Document section:

Optimization of a Protocol for Cryopreservation of Electroejaculated Beef Bull Semen Under Ambulatory Conditions

Abstract

The overall goal was to optimize and simplify a cryopreservation protocol under ambulatory conditions. It was hypothesized that removing seminal plasma by centrifugation would improve postthaw semen quality, and that increasing equilibration to 24 h and freezing in liquid nitrogen vapor within the neck of the tank would not affect post-thaw quality of electroejaculated bull semen. One ejaculate was collected from nine beef bulls using electroejaculation, and was divided into four aliquots: NC5: noncentrifuged, equilibrated for 5 h; NC24: non-centrifuged, equilibrated for 24 h; CE5: centrifuged, equilibrated for 5 h; CE24: centrifuged, equilibrated for 24 h. Straws were held horizontally on a rack 3cm above liquid nitrogen for 10min before plunging in liquid nitrogen. In addition, some straws equilibrated for 5h were held vertically 2cm over liquid nitrogen within the neck of the tank (NCneck, CEneck). Post-thaw sperm motility (CASA), membrane integrity (SYBR14/PI), acrosome integrity (FITC-PNA) and apoptosis (ANV) were evaluated and compared using ANOVA. Sperm motility, membrane integrity or apoptosis did not differ among treatments. However, centrifuged semen equilibrated for 24h had significantly lower DSL, VSL, LIN, STR and WOB than non-centrifuged semen equilibrated for 5h. Centrifugation increased the percentage of acrosome-damaged spermatozoa (NC5 5.8±3, CE5 42.2±10.7, NC24 4.8±2.5, CE24 32.5±8.9, NCneck 17.9±7.2, CEneck 42.3±12.5%; P=0.002). Extending the equilibration time had no effect on the parameters evaluated in non-centrifuged semen. Removal of seminal plasma by centrifugation is not recommended since it had a negative effect on acrosome integrity.

Dataset entries:
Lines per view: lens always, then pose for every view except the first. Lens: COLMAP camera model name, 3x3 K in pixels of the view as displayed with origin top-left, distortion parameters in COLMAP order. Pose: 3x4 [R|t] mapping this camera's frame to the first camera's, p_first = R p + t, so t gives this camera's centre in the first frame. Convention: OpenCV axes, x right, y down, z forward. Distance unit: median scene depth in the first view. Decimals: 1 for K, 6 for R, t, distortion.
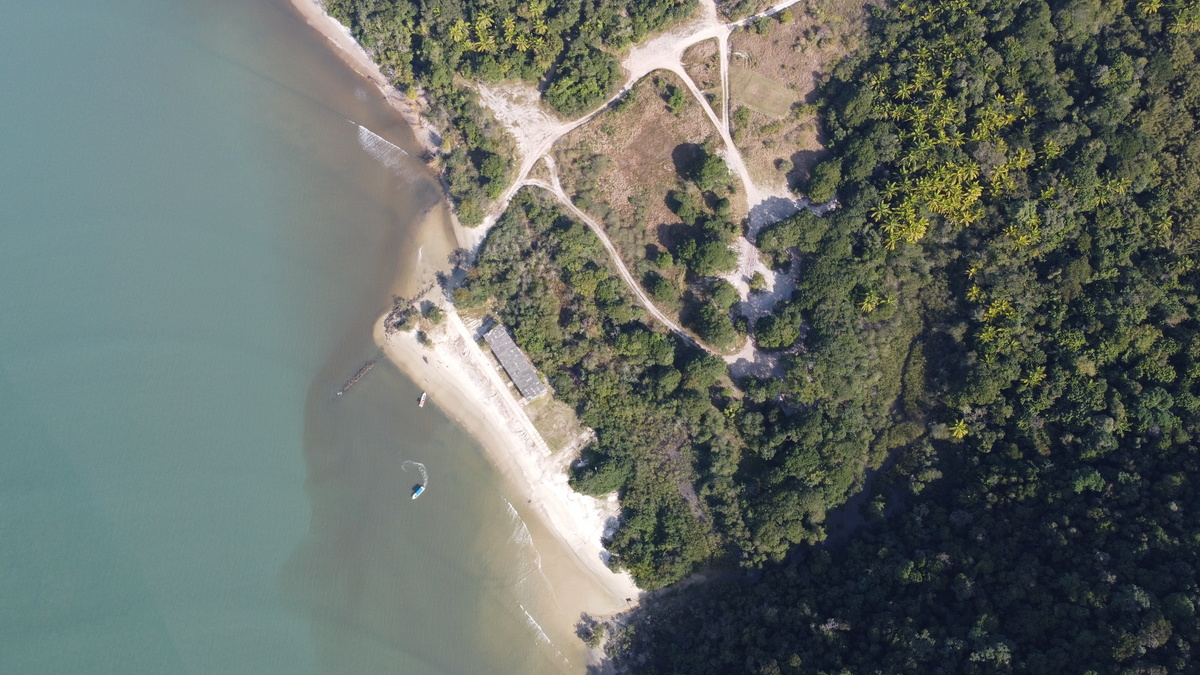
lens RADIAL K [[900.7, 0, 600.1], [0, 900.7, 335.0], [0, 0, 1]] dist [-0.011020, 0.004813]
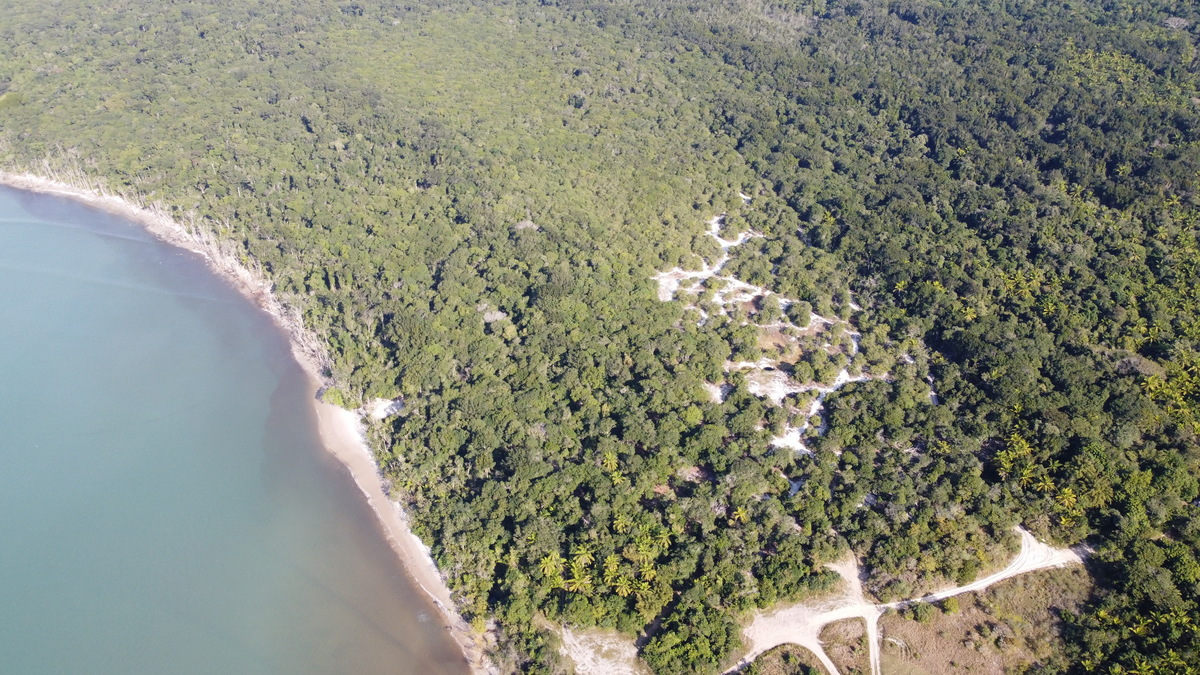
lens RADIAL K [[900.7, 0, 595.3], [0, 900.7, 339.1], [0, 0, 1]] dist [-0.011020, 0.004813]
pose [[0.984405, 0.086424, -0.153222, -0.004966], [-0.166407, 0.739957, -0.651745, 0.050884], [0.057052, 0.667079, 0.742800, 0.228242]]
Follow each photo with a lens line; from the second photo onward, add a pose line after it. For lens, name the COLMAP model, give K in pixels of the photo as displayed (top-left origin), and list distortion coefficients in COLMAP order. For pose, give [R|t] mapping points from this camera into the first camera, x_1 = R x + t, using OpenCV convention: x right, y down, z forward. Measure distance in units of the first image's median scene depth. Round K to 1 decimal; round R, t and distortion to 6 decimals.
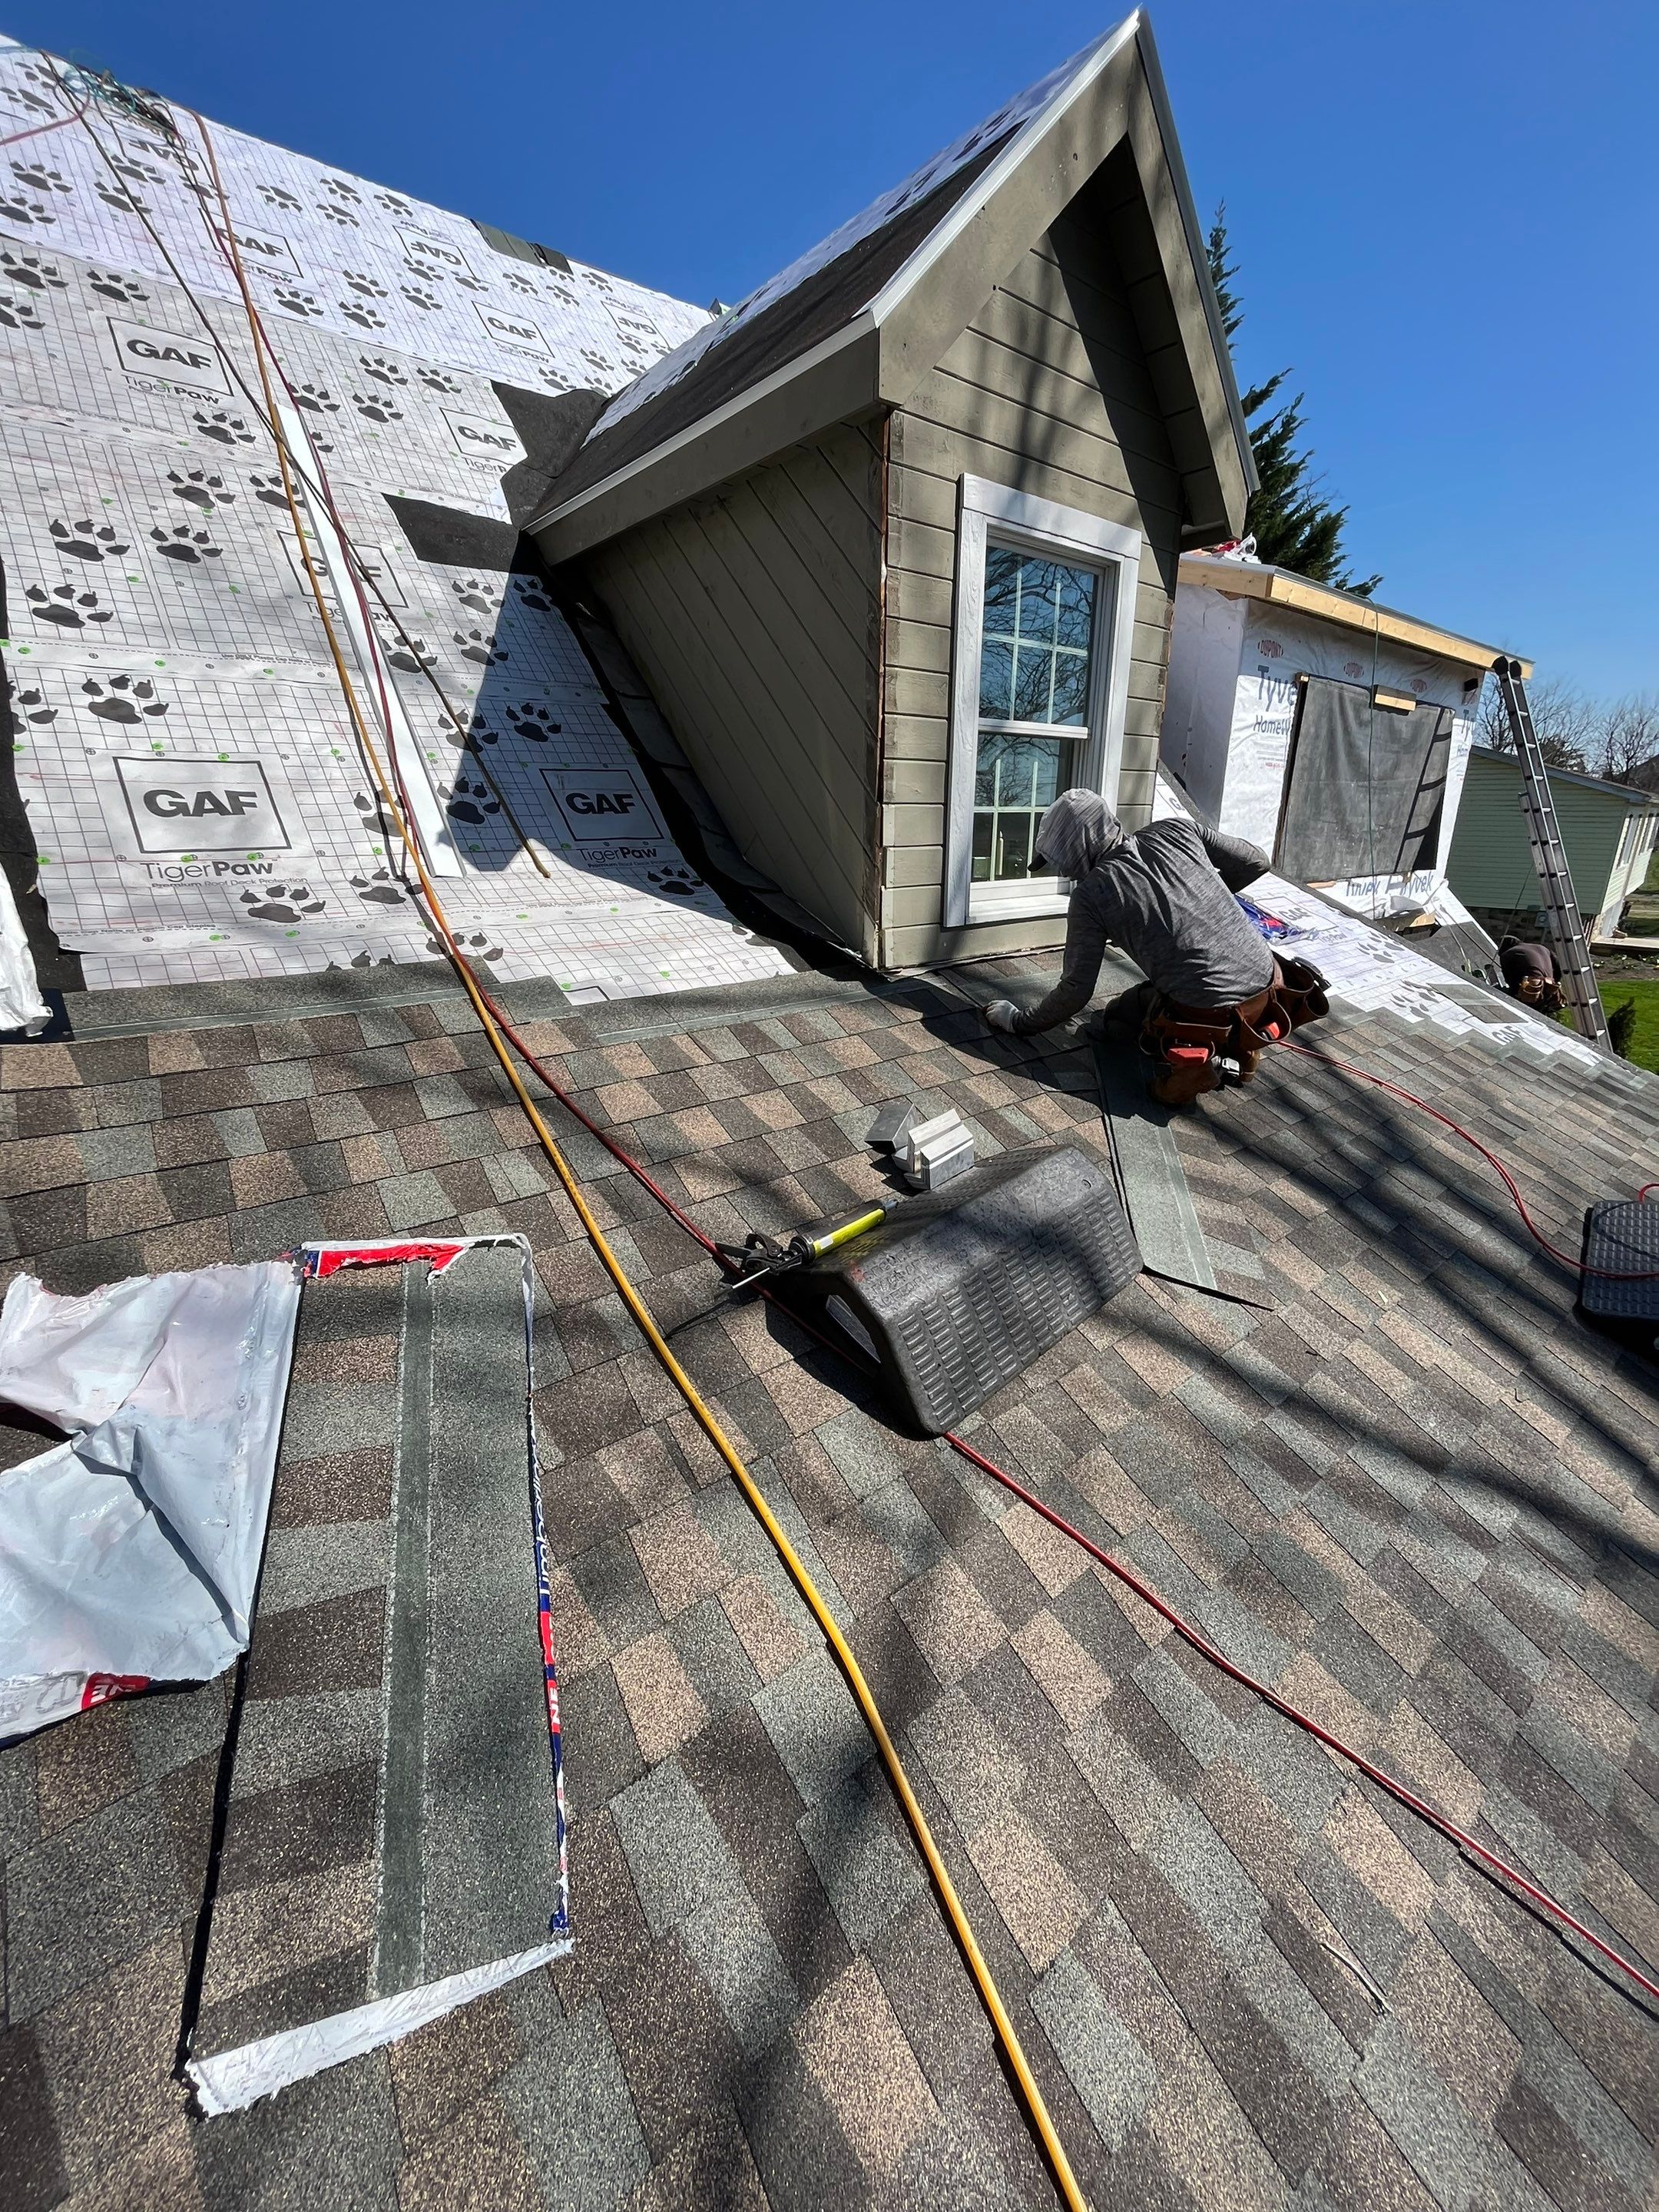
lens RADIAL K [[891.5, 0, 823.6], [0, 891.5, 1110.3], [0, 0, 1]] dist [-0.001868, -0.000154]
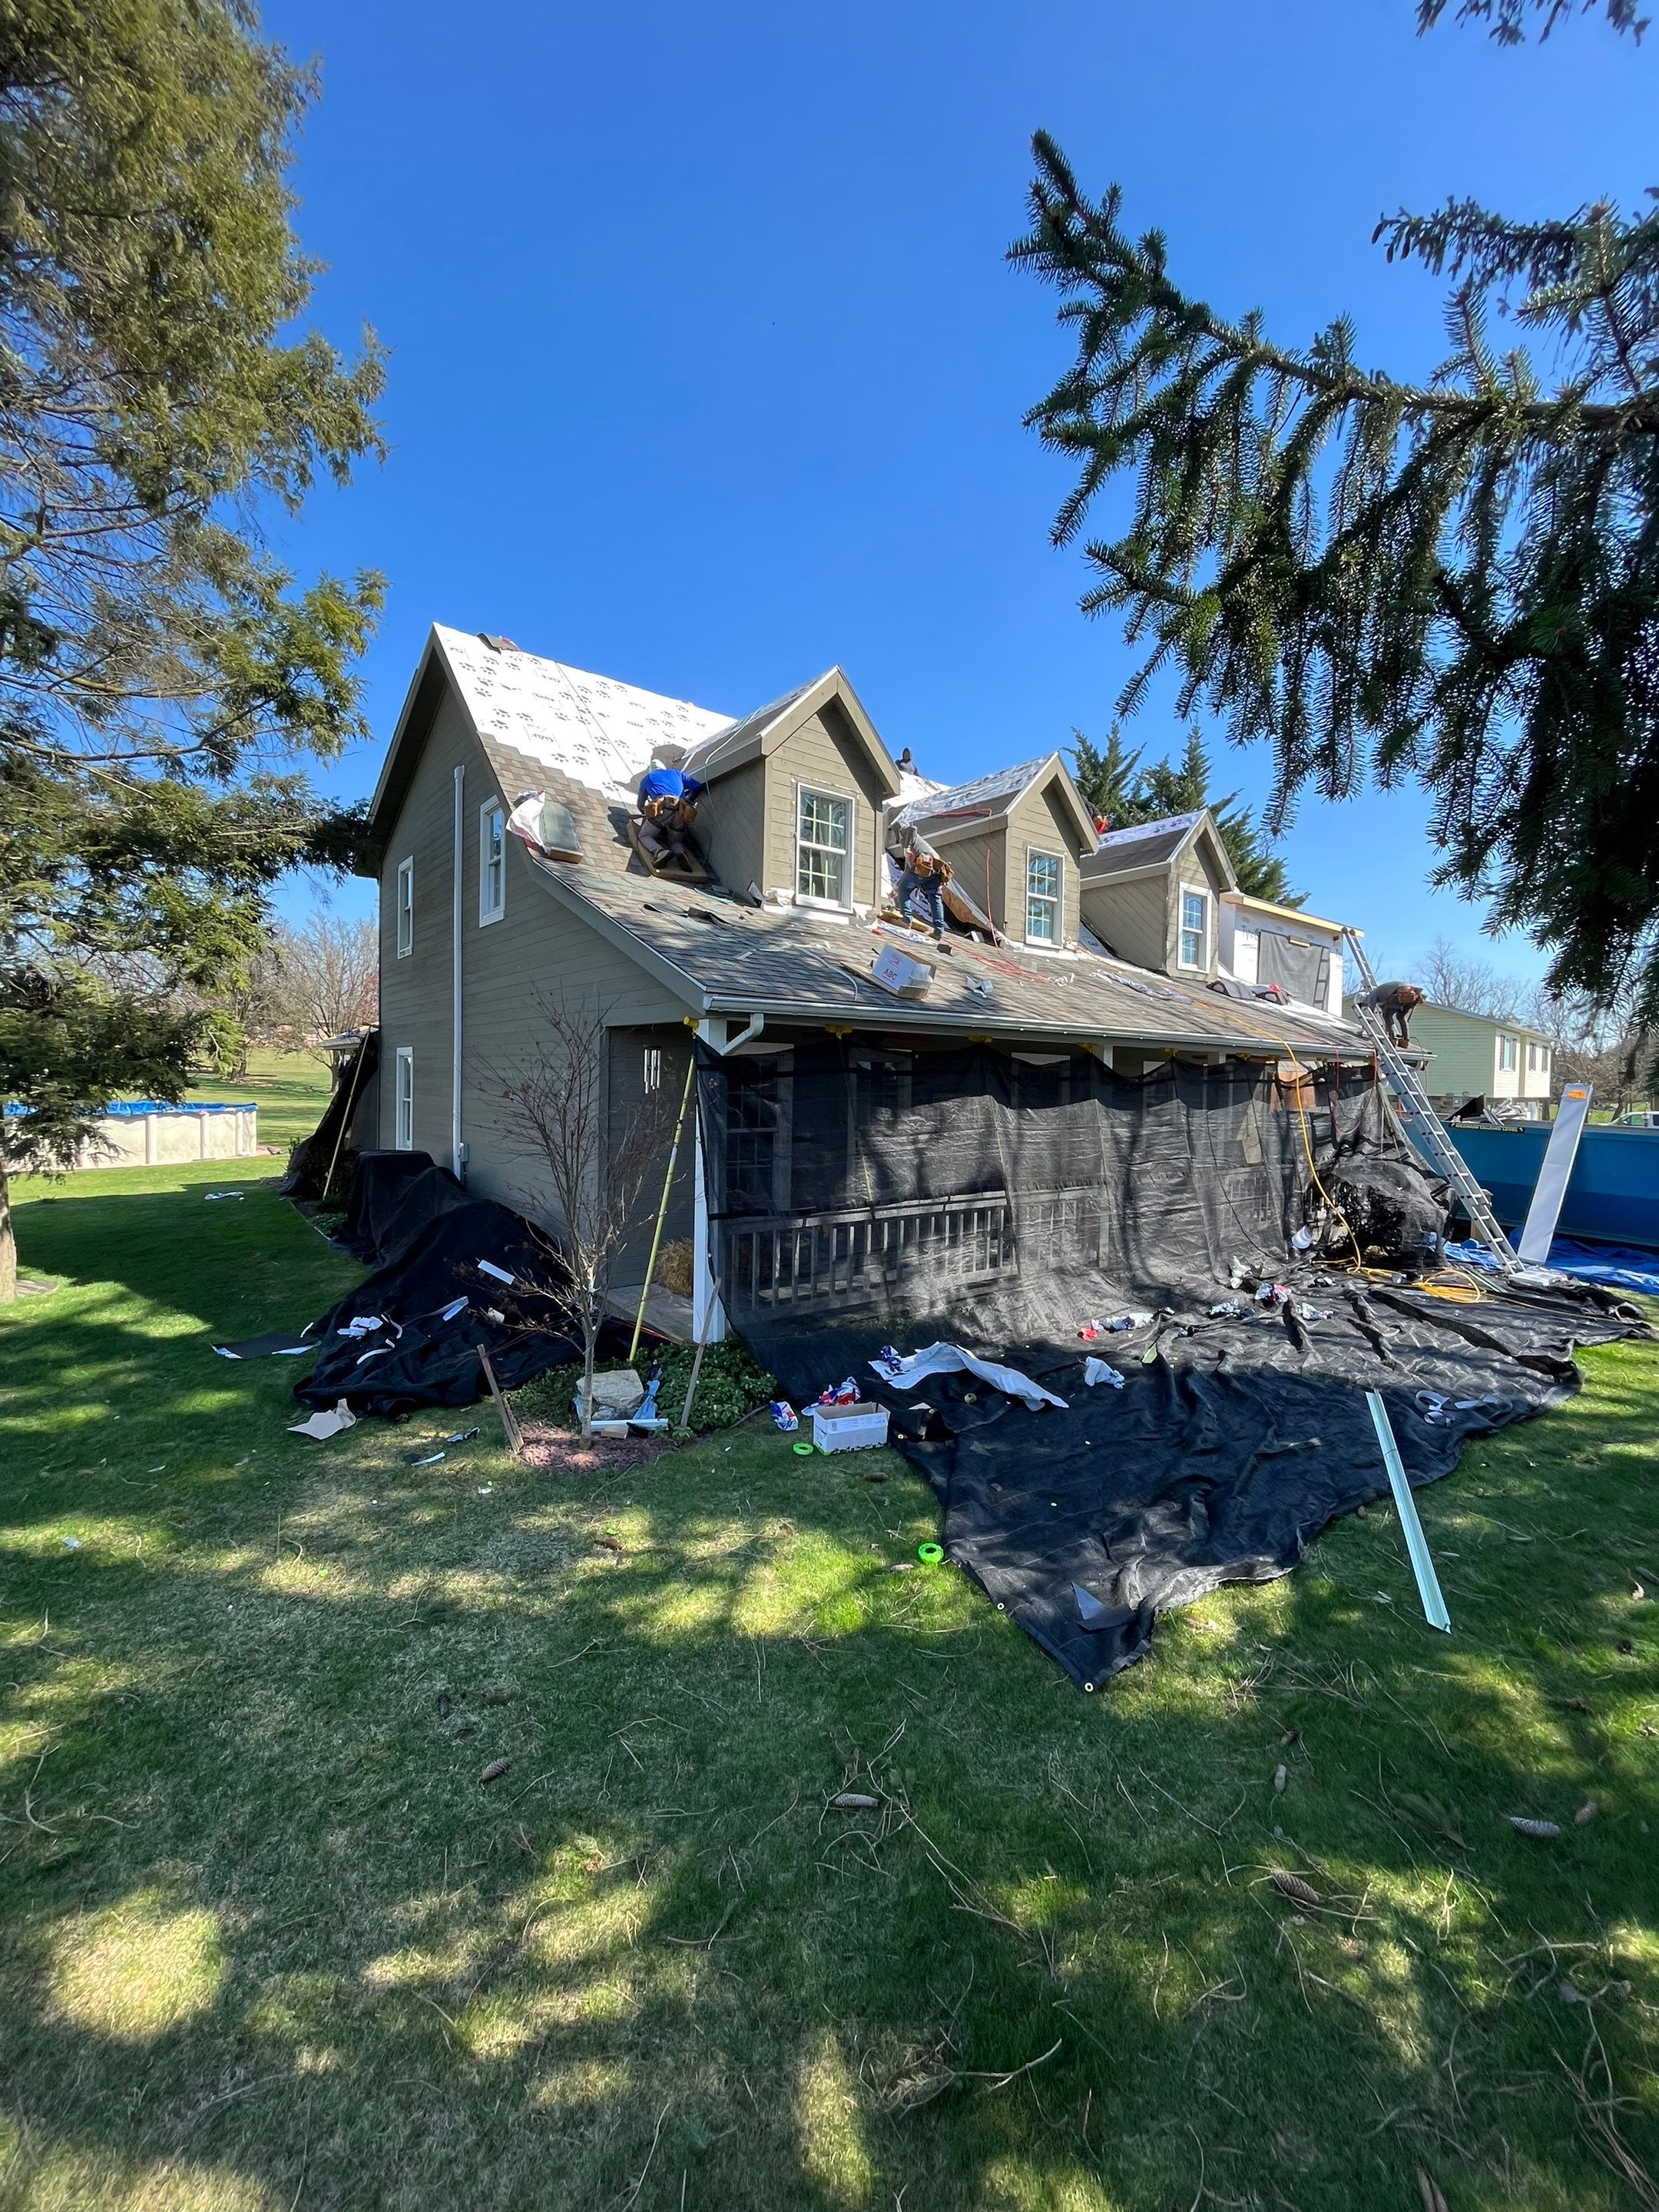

Work task:
Using the abstract on bull semen cryopreservation, answer each question briefly:
(a) From how many beef bulls was an ejaculate collected?
(b) How far above liquid nitrogen were straws held horizontally on a rack, and for how long?
(c) What effect did centrifugation have on acrosome integrity?
The records were drawn from a different source than the abstract on bull semen cryopreservation.

Written solution:
(a) Nine.
(b) 3 cm above liquid nitrogen, for 10 minutes.
(c) It increased the percentage of acrosome-damaged spermatozoa.